Astronomy was so bad, really, seriously, probably one of the worst experiences that I had as a student in college. I know there’s a kind of collegial professionalism that’s supposed to happen here (never critique another teacher in the trenches when you’re one of them), so ‘ll just give you one detail: on the day that we wrote our student evals, he collected them himself and waited in the room to read what each student had written before handing off the envelope to a volunteer.

So when a sub showed up to teach one of the classes, we were ecstatic.

While my only memories of the actual instructor of record usually involve him berating a student in front of the whole class, I remember the sub’s lesson vividly. At 10:05 sharp, she came out from behind the lectern, arms waving, and said, “Professor _____ asked me to cover binary star systems with you all today, but instead I think,” her eyes widened, “we will discover them.”

Yeah, total super nerd. And we loved it. Her enthusiasm was infectious. To this day, on most nights of the year, I can still point out Sirius, a set of two stars spinning around one another at nearly 60,000 km an hour. And get this, the smaller of the two, the white Sirius_A_and_B_artworkdwarf, is comprised of highly compressed carbon, which is, technically, a diamond… the size of the earth.

While I’m not sure I would ever say the same thing in my class, “Discover” would probably come out cheesy and inauthentic, the attitude has stuck with me.

Whatever the content might be in our classes, learning can feel like discovery. Thesis statements, PIE paragraphs, quote sandwiches – these are the elements of our written composition courses and if we’re not paying attention, we might forget their profound implications for rhetoric and the way human beings understand one another. One might be the billionth person reading centuries old math theorems, the Bechdel Test, or Newton’s Laws, but in the mind of the learner the feeling of coming upon these things can be as thrilling as if being the first to see them.

The two attitudes mark a different approach in both the teacher and the student. To see our course content as something which must be covered is to suggest that each lesson only functions as a means to the next, a gatekeeper – “Prove you memorized this thing, put it on a test, move on and repeat.” To discover is to be fascinated with the content for it’s own sake.

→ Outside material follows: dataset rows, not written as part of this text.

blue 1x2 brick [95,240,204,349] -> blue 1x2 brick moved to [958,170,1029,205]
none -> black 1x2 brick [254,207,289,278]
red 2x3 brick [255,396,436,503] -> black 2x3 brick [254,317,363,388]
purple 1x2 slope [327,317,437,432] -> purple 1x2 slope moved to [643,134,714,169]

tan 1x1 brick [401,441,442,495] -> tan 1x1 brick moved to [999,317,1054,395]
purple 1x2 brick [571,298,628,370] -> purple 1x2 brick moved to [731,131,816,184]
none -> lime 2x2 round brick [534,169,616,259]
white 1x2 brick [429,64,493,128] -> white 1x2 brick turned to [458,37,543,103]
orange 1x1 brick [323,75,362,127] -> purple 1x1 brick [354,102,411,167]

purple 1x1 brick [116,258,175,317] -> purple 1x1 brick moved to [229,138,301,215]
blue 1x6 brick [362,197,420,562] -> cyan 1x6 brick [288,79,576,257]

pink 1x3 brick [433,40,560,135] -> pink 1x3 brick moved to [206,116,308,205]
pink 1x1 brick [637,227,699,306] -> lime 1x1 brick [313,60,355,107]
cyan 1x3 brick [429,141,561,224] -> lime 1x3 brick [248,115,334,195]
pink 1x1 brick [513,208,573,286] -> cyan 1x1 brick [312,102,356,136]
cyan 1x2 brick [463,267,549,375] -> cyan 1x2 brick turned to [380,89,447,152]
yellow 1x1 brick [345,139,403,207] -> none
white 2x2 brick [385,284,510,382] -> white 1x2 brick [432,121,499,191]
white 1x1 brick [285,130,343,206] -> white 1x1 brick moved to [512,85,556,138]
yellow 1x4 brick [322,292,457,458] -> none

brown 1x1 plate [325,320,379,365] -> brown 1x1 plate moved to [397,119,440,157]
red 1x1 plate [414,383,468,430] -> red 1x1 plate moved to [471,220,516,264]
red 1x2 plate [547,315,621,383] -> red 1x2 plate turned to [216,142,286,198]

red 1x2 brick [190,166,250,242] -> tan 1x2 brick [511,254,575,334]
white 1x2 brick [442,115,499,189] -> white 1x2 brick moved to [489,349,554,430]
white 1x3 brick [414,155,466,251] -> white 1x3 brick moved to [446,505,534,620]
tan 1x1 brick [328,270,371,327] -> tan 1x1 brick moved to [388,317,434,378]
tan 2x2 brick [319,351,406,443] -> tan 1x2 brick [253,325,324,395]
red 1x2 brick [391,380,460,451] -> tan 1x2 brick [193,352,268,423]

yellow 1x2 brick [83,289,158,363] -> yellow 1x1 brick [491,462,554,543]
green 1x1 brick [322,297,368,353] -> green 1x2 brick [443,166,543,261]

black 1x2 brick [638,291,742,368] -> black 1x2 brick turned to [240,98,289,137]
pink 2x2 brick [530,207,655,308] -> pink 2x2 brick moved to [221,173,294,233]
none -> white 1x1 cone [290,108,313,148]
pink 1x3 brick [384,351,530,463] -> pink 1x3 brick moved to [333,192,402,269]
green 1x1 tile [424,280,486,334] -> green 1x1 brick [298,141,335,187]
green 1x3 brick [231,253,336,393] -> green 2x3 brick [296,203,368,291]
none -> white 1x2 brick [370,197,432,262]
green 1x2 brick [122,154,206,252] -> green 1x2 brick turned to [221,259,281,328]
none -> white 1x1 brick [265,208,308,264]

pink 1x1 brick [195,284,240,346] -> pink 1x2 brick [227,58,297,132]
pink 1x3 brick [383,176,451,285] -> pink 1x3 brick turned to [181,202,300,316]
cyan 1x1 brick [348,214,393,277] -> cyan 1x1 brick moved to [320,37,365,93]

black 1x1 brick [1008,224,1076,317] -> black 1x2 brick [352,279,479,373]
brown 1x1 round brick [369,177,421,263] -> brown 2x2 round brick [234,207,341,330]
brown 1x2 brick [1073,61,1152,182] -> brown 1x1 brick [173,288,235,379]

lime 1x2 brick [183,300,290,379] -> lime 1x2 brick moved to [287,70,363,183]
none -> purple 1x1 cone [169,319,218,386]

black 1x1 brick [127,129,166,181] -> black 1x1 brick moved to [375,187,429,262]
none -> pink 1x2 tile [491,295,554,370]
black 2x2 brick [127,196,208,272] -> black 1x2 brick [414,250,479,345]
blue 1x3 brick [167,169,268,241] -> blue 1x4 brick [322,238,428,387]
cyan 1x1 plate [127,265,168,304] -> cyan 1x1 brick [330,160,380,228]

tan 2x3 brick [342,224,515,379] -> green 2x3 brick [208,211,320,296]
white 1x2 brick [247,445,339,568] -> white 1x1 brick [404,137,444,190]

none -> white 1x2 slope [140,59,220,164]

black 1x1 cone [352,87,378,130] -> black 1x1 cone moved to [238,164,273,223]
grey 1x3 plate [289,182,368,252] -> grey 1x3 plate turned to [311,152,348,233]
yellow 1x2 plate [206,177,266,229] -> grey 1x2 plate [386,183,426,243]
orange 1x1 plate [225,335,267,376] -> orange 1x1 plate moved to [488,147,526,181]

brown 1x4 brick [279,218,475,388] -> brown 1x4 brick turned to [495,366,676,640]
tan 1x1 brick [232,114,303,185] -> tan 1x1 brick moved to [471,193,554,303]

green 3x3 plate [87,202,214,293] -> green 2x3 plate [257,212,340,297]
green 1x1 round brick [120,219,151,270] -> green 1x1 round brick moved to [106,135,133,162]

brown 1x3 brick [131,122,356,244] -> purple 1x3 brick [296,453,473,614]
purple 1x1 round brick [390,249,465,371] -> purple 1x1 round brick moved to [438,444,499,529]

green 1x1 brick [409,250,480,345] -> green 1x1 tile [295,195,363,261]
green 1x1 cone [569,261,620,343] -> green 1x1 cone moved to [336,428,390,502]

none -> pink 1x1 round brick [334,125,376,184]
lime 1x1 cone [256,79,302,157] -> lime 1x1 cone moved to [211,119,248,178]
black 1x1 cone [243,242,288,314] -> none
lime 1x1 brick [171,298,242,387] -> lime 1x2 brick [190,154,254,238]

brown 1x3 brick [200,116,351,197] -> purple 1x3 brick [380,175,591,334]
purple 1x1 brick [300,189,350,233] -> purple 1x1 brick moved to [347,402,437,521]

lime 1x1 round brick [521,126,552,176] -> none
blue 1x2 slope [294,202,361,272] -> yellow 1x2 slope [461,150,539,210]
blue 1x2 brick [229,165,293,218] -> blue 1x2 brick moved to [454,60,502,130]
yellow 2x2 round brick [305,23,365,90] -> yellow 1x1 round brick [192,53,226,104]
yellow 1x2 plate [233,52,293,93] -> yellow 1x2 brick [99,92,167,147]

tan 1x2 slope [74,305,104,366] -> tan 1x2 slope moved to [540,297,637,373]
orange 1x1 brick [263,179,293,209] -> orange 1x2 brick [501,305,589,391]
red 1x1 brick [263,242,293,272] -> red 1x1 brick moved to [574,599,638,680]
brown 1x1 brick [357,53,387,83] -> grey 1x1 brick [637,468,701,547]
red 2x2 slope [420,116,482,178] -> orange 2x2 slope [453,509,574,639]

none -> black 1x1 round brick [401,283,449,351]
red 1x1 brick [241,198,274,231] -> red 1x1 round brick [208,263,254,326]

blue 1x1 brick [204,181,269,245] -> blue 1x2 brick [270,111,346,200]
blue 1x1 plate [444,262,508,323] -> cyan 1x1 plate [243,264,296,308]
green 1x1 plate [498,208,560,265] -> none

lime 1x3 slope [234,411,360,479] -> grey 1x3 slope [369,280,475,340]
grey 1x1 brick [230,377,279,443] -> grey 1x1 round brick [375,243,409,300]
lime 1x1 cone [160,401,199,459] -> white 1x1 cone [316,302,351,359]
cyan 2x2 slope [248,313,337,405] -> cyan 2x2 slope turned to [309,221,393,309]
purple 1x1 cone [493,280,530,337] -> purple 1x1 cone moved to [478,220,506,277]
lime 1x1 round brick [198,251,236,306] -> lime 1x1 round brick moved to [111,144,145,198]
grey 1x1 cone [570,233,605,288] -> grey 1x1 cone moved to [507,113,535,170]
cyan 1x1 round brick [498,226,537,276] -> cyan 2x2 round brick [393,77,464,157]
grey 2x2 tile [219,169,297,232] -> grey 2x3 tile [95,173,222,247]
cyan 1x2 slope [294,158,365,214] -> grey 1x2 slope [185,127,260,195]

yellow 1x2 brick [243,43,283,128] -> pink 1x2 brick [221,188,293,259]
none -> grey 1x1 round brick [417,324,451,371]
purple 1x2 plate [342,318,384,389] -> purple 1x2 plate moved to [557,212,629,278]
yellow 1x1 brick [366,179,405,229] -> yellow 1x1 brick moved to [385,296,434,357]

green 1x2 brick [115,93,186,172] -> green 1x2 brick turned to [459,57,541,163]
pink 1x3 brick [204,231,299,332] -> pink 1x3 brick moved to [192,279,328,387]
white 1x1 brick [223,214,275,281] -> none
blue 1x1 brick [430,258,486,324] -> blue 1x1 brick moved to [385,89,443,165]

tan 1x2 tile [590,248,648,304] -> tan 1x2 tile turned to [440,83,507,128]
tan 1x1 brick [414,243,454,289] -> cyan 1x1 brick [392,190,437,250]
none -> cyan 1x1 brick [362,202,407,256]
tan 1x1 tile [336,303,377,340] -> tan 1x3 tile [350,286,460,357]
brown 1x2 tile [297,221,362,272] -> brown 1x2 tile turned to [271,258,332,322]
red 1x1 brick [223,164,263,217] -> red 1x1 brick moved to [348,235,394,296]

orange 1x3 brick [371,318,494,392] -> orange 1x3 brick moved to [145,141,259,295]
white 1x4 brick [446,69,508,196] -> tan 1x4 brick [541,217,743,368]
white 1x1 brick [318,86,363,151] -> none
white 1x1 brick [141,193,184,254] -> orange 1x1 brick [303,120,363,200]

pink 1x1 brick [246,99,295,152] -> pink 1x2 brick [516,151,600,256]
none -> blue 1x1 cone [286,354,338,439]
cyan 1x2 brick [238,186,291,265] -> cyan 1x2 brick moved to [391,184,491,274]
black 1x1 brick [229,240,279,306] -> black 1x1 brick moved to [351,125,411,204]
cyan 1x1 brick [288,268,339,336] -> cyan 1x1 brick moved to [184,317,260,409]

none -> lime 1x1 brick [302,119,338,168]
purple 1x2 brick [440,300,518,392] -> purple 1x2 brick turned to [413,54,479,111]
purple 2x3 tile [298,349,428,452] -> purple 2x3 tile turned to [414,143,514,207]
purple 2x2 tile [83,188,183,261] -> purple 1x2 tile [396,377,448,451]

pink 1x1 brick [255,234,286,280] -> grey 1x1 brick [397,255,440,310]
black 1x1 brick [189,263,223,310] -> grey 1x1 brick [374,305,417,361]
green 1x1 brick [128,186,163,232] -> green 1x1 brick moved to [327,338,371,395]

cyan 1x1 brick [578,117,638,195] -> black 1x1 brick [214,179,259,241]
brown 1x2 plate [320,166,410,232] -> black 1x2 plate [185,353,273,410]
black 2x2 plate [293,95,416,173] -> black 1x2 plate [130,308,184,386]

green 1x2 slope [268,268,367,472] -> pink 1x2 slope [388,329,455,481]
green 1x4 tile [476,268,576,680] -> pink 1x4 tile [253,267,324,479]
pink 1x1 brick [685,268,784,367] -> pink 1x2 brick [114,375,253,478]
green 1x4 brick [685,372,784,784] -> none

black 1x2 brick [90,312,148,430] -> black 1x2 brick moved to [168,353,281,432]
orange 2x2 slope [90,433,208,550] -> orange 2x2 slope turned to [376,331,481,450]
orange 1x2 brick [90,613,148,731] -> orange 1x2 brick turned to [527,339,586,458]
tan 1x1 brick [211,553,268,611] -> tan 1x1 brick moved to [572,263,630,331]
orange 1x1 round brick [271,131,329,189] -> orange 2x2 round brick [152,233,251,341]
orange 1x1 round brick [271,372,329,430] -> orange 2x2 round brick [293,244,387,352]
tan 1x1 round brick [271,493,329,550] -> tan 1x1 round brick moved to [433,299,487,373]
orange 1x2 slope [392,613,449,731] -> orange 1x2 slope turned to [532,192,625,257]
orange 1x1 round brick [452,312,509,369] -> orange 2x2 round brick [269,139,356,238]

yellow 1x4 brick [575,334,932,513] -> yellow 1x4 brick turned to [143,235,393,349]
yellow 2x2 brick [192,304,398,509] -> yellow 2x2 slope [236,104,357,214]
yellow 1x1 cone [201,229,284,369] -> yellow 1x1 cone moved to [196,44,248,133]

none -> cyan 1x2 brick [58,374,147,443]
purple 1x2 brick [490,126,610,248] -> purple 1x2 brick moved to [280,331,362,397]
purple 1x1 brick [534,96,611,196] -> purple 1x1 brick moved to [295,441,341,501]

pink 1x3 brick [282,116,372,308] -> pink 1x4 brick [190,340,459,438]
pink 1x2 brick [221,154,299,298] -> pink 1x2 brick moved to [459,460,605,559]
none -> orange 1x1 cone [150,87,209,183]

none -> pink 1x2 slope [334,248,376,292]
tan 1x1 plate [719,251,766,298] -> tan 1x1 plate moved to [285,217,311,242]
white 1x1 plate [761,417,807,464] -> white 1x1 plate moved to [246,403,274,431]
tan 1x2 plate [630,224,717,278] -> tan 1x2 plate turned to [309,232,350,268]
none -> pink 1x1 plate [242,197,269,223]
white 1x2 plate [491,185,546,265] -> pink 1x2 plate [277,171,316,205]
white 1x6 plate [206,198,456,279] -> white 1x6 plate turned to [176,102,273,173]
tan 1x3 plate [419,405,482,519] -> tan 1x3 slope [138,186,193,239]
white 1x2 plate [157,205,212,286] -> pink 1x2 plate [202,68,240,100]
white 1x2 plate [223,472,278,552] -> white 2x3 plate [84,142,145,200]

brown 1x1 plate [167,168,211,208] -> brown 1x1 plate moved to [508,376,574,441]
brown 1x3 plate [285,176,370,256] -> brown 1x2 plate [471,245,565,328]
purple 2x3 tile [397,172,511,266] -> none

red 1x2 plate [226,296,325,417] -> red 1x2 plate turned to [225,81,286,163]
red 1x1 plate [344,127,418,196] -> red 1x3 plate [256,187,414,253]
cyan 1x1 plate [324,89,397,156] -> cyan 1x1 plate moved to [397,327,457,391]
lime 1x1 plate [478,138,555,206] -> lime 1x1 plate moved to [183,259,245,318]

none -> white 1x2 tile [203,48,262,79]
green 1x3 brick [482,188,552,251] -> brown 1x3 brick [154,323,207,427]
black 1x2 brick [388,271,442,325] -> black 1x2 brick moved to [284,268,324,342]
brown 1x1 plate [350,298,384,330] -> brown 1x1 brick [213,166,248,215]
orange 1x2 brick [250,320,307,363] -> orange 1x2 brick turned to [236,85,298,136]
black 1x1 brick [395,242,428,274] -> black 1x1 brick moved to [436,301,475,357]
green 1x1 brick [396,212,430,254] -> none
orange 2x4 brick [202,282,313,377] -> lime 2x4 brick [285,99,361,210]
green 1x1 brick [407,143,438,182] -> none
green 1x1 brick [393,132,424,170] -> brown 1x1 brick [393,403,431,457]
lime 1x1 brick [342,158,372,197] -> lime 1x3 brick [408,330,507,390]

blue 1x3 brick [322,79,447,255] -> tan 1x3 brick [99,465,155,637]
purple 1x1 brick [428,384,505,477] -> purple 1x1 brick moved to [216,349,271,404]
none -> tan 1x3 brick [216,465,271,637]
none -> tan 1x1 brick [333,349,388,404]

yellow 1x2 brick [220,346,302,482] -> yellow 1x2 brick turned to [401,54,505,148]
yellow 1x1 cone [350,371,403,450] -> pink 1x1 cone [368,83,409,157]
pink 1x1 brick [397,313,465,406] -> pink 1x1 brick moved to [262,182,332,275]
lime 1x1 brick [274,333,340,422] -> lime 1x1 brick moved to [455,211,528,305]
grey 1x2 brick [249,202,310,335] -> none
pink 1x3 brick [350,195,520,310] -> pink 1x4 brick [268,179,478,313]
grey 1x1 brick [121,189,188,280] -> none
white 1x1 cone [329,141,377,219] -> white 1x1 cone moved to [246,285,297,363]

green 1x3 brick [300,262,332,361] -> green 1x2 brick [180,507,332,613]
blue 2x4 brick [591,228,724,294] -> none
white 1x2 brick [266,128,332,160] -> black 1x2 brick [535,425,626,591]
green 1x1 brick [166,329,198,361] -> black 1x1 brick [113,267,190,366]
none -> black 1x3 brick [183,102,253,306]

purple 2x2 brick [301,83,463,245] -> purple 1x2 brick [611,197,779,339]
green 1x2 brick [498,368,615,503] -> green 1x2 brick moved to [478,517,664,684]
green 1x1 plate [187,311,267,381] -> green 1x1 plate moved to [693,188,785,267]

Victor Weissfopk supposedly said in his physics courses: “It doesn’t matter what we cover, it matters what you discover.”


6 thoughts on “Discover

  1. Amen, Brother. Discover more than cover, if you’re going for student learning. Like being an asker rather than a teller as I’ve heard some others say, or being a teacher as opposed to a professor. Professors profess, covering a subject by telling. Teachers teach, helping students discover a subject by asking. So why do professors get so much more respect?

    Liked by 3 people

  2. I love the infusion of passion that you describe in this post. These days, in the context of the classroom, I think my sense of passion is directly connected to that of the students. Well, not always. But there is something to be said about providing guidance to students and allowing them to be in charge of their path through a topic. And such instructors who can do that are so inspiring!

    Liked by 1 person

  3. “To discover is to be fascinated with the content for it’s own sake.” I agree, I agree, but I don’t think many of my ESL international students are into discovering English as a way of communicating clearly what they believe. No one has ever asked them before what they believe. Many don’t have a voice. English is merely a means to an end for most international students. I know this sounds discouraging, but it is a fact. It is a totally different situation with our resident students. English has a major role to play in the process of these students’ becoming part of American society. In this case, your argument has a chance.


  4. Thanks for blogging about this subject, Ben! It makes me think about how, aside from genuine enthusiasm, to make the mechanics of writing–PIE paragraphs, quote sandwiches–the elements, as you say, of comp courses exciting, and to feel like discovery for my students. One thing, I suppose, might be to find writers who do these things in fresh ways, and try to get students to see them and to try them out on their own. I wonder if it boils down to students really being interested in what they are writing about? Perhaps we might see ourselves as guides to helping them find topics that excite them, and in doing so creating more incentive for them to take the process of discovering how to write PIE paragraphs, to create meaningful quote sandwiches? These are real questions that I struggle with as I design my courses and day-to-day lessons, and I’d love to hear any further thoughts you have. Thanks again!


  5. Awesome blog post. I do think we need to be like your sub no matter the student response. Rich speaks to a frustration I felt my first quarter when some students were unable to “discover” or connect no matter my enthusiasm or student-centered dog and pony show. But I do think it’s still the preferred method. I will always resist that question, “Can’t you just tell me what you want me to say or write?”